Task prompt >> Please reproduce the material below line for line, from its first line through the line containing "中继服务器 strelaysrv：", including that line.

Material supplied >>
▬▬▬
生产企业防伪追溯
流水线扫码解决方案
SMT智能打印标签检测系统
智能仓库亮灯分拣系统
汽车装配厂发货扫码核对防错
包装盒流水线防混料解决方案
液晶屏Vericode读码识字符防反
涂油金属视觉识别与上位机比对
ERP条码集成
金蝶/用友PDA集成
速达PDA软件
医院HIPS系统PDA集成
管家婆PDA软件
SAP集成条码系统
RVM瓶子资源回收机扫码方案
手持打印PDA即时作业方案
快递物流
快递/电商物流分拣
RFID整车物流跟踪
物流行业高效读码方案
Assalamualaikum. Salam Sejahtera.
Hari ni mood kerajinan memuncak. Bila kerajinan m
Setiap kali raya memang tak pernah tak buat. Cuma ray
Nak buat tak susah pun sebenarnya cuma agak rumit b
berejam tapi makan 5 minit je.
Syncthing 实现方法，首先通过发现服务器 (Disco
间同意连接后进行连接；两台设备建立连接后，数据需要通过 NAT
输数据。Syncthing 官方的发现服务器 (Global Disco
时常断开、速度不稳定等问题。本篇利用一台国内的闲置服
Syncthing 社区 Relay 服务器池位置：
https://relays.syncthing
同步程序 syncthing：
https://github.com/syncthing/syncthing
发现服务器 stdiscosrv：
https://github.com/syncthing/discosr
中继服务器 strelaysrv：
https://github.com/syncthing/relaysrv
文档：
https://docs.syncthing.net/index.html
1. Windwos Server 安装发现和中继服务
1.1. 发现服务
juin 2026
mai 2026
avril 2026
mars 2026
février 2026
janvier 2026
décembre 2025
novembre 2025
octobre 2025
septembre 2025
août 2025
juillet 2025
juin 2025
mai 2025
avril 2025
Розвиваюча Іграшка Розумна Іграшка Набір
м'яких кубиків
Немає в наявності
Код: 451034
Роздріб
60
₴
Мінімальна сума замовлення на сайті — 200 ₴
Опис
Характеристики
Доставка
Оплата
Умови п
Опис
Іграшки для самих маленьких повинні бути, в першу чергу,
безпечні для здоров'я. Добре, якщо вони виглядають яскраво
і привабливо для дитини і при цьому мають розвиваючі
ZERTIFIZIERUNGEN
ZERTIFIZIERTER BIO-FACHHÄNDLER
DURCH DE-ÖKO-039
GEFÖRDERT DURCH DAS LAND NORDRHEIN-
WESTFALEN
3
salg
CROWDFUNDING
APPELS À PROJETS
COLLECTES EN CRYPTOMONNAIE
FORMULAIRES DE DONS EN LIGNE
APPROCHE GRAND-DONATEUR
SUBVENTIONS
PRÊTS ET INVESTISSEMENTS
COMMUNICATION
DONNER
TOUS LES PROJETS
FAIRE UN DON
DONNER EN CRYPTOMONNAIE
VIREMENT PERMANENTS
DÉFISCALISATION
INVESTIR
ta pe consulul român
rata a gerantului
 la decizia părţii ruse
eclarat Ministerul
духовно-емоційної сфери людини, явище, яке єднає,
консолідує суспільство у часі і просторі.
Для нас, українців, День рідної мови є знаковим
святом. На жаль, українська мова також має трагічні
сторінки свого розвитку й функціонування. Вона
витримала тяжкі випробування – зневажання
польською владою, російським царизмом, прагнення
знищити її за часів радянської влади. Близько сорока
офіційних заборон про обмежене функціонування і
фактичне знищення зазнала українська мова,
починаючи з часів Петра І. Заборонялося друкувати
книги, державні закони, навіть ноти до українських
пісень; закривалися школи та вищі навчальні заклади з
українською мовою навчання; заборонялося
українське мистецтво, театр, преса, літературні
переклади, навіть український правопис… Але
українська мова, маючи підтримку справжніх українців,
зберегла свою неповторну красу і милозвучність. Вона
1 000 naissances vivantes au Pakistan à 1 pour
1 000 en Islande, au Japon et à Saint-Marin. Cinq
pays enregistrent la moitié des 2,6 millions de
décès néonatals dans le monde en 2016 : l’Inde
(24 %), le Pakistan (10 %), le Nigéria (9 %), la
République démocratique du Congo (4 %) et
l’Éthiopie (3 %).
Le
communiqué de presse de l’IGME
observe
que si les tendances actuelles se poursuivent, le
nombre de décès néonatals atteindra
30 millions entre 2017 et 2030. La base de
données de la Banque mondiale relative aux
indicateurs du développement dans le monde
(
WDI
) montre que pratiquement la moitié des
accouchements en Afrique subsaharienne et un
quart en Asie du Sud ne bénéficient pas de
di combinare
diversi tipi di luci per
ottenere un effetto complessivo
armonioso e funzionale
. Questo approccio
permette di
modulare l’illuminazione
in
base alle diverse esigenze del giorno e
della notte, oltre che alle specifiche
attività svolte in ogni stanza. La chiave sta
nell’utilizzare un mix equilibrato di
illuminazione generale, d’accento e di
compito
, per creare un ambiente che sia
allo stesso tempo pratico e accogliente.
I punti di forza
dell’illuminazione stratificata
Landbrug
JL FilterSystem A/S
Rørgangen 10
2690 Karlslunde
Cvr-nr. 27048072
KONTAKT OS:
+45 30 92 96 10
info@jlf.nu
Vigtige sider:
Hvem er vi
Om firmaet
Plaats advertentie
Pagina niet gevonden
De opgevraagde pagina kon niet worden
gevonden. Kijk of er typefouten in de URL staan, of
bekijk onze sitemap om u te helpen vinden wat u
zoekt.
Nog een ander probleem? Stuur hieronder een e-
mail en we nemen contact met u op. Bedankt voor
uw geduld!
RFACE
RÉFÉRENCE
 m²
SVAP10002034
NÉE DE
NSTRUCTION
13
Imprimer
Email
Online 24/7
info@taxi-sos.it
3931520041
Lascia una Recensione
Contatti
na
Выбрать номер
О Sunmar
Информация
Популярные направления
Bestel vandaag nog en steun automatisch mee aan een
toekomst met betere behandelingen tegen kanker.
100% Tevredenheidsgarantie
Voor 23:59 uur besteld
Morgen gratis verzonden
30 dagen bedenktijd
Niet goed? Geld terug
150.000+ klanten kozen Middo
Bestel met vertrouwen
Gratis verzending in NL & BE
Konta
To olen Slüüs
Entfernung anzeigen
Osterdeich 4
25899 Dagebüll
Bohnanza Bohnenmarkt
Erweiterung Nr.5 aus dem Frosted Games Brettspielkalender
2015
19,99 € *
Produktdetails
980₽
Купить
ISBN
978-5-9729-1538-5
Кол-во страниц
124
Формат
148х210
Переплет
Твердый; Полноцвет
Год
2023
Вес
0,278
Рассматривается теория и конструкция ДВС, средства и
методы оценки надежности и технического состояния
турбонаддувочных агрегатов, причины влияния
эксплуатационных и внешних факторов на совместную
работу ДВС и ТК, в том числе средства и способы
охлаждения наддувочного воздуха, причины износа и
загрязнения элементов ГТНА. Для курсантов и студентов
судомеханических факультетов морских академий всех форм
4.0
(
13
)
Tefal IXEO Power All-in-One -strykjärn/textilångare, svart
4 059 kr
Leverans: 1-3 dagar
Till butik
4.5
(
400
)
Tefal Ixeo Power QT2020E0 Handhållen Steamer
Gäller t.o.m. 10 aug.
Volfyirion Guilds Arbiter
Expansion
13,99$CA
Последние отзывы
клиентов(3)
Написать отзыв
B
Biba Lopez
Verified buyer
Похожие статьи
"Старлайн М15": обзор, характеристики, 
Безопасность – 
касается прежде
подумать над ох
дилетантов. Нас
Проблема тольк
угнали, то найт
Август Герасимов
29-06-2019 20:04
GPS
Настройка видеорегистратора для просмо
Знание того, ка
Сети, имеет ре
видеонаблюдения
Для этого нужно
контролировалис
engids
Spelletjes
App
▬▬▬
Solution for this problem >>
生产企业防伪追溯
流水线扫码解决方案
SMT智能打印标签检测系统
智能仓库亮灯分拣系统
汽车装配厂发货扫码核对防错
包装盒流水线防混料解决方案
液晶屏Vericode读码识字符防反
涂油金属视觉识别与上位机比对
ERP条码集成
金蝶/用友PDA集成
速达PDA软件
医院HIPS系统PDA集成
管家婆PDA软件
SAP集成条码系统
RVM瓶子资源回收机扫码方案
手持打印PDA即时作业方案
快递物流
快递/电商物流分拣
RFID整车物流跟踪
物流行业高效读码方案
Assalamualaikum. Salam Sejahtera.
Hari ni mood kerajinan memuncak. Bila kerajinan m
Setiap kali raya memang tak pernah tak buat. Cuma ray
Nak buat tak susah pun sebenarnya cuma agak rumit b
berejam tapi makan 5 minit je.
Syncthing 实现方法，首先通过发现服务器 (Disco
间同意连接后进行连接；两台设备建立连接后，数据需要通过 NAT
输数据。Syncthing 官方的发现服务器 (Global Disco
时常断开、速度不稳定等问题。本篇利用一台国内的闲置服
Syncthing 社区 Relay 服务器池位置：
https://relays.syncthing
同步程序 syncthing：
https://github.com/syncthing/syncthing
发现服务器 stdiscosrv：
https://github.com/syncthing/discosr
中继服务器 strelaysrv：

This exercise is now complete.